MODELO DUAL OU BINÁRIO DE RESPONSABILIDADE

 Esse curso foi baseado nas obras de Alvino Lima, Otávio Luiz Rodrigues Júnior, Patrícia Iglecias, Fernando Scaff e Teresa Ancona Lopes.

Será tomado como premissa que o modelo dual ou binário de responsabilidade, a clássica diferenciação entre responsabilidade contratual e extracontratual persiste no texto do Código Civil de 2002. O descumprimento ou cumprimento defeituoso de um contrato é abordado nos artigos 389 e seguintes do CC/2002. A responsabilidade extracontratual ou aquiliana, por sua vez, está fundada no ato ilícito de que trata o artigo 186 e no abuso de direito, previsto no artigo 187.

Essa divisão sofre inúmeras críticas pela doutrina. Judith Martins-Costa sustenta que esse modelo binário não resiste à constatação de que, na moderna sociedade de pessoas, as responsabilidades contratual e extracontratual têm, a rigor, uma mesma fonte: o contrato social. Além disso, obedecem aos mesmos princípios, nascendo de um mesmo fato, qual seja, a violação de um dever jurídico preexistente.

Na mesma linha, Sílvio de Sálvio Venosa afirma que tanto a responsabilidade contratual quanto a extracontratual com frequência se interpenetram e, ontologicamente, não são distintas. Ou seja, quem transgride um dever de conduta, com ou sem negócio jurídico, pode ser obrigado a reparar o dano. O dever violado será o ponto de partida, não importando se dentro ou fora de uma relação contratual.

Apesar dessas críticas, a classificação ainda encontra guarida no CC/2002. Quando a doutrina se refere apenas à responsabilidade civil, sem qualificá-la, deve-se entender que se trata da responsabilidade extracontratual.
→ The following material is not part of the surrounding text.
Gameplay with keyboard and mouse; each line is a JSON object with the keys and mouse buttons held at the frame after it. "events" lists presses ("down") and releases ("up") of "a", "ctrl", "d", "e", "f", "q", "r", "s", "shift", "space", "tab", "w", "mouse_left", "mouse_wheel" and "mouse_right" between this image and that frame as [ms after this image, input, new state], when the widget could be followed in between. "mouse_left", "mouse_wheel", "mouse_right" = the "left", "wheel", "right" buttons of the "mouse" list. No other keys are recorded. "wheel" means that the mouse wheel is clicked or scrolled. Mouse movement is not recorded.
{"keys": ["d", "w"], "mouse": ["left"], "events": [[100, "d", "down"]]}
PANORAMA DA EVOLUÇÃO DA RESPONSABILIDADE

Traçando-se uma linha evolutiva, parte-se da teoria clássica da culpa, que é a espinha dorsal da responsabilidade civil nas legislações modernas para a teoria do risco, a qual parece responder melhor às características de uma sociedade em acelerado progresso tecnológico e científico.

A responsabilidade com culpa tem origem no direito justinianeu. O Código Civil napoleônico aperfeiçoou as regras do direito romano e traduziu, no seu artigo 1382, o princípio geral de responsabilidade, que reclama a culpa efetiva e provada como fundamento. Importante ressaltar que o conceito de culpa não é uniforme.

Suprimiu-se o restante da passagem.